»»

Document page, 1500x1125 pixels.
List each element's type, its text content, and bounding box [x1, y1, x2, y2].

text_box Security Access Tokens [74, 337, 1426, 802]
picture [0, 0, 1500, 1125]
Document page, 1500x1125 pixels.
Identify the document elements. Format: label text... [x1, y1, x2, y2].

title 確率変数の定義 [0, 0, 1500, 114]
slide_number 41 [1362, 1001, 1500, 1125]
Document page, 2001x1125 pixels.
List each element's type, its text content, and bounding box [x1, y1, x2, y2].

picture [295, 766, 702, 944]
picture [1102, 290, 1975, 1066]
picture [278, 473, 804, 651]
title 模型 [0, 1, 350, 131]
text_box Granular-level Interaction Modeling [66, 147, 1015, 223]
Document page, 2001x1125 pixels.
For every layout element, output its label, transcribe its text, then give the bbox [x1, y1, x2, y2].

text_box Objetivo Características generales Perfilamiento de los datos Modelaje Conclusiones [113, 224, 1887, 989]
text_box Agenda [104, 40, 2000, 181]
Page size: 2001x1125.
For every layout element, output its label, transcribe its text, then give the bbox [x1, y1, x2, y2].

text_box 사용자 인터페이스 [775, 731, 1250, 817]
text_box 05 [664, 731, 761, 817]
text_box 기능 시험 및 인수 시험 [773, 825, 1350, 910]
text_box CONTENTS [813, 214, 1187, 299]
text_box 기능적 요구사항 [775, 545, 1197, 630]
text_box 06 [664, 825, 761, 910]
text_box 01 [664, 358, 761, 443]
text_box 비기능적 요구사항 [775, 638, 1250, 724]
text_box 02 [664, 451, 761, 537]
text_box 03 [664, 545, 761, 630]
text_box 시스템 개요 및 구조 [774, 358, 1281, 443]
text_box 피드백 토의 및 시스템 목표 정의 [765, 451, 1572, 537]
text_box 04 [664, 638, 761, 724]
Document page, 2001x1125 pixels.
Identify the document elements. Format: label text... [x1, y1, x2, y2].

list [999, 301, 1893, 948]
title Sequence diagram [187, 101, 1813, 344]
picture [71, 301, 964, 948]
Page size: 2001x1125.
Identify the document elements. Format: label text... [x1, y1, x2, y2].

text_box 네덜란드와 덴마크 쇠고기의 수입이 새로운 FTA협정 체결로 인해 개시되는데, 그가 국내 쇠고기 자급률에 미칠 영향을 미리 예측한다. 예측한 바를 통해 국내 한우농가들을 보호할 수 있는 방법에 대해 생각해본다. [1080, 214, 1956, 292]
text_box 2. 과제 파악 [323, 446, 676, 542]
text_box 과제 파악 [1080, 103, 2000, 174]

««

=== JOB ===
Nothing in the records may be left out; reproduce them exactly.

=== EXPECTED OUTPUT ===
Document page, 1500x1125 pixels.
List each element's type, its text content, and bounding box [x1, y1, x2, y2].

text_box Security Access Tokens [74, 337, 1426, 802]
picture [0, 0, 1500, 1125]
Document page, 1500x1125 pixels.
Identify the document elements. Format: label text... [x1, y1, x2, y2].

title 確率変数の定義 [0, 0, 1500, 114]
slide_number 41 [1362, 1001, 1500, 1125]
Document page, 2001x1125 pixels.
List each element's type, its text content, and bounding box [x1, y1, x2, y2].

picture [295, 766, 702, 944]
picture [1102, 290, 1975, 1066]
picture [278, 473, 804, 651]
title 模型 [0, 1, 350, 131]
text_box Granular-level Interaction Modeling [66, 147, 1015, 223]
Document page, 2001x1125 pixels.
For every layout element, output its label, transcribe its text, then give the bbox [x1, y1, x2, y2].

text_box Objetivo Características generales Perfilamiento de los datos Modelaje Conclusiones [113, 224, 1887, 989]
text_box Agenda [104, 40, 2000, 181]
Page size: 2001x1125.
For every layout element, output its label, transcribe its text, then give the bbox [x1, y1, x2, y2].

text_box 사용자 인터페이스 [775, 731, 1250, 817]
text_box 05 [664, 731, 761, 817]
text_box 기능 시험 및 인수 시험 [773, 825, 1350, 910]
text_box CONTENTS [813, 214, 1187, 299]
text_box 기능적 요구사항 [775, 545, 1197, 630]
text_box 06 [664, 825, 761, 910]
text_box 01 [664, 358, 761, 443]
text_box 비기능적 요구사항 [775, 638, 1250, 724]
text_box 02 [664, 451, 761, 537]
text_box 03 [664, 545, 761, 630]
text_box 시스템 개요 및 구조 [774, 358, 1281, 443]
text_box 피드백 토의 및 시스템 목표 정의 [765, 451, 1572, 537]
text_box 04 [664, 638, 761, 724]
Document page, 2001x1125 pixels.
Identify the document elements. Format: label text... [x1, y1, x2, y2].

list [999, 301, 1893, 948]
title Sequence diagram [187, 101, 1813, 344]
picture [71, 301, 964, 948]
Page size: 2001x1125.
Identify the document elements. Format: label text... [x1, y1, x2, y2].

text_box 네덜란드와 덴마크 쇠고기의 수입이 새로운 FTA협정 체결로 인해 개시되는데, 그가 국내 쇠고기 자급률에 미칠 영향을 미리 예측한다. 예측한 바를 통해 국내 한우농가들을 보호할 수 있는 방법에 대해 생각해본다. [1080, 214, 1956, 292]
text_box 2. 과제 파악 [323, 446, 676, 542]
text_box 과제 파악 [1080, 103, 2000, 174]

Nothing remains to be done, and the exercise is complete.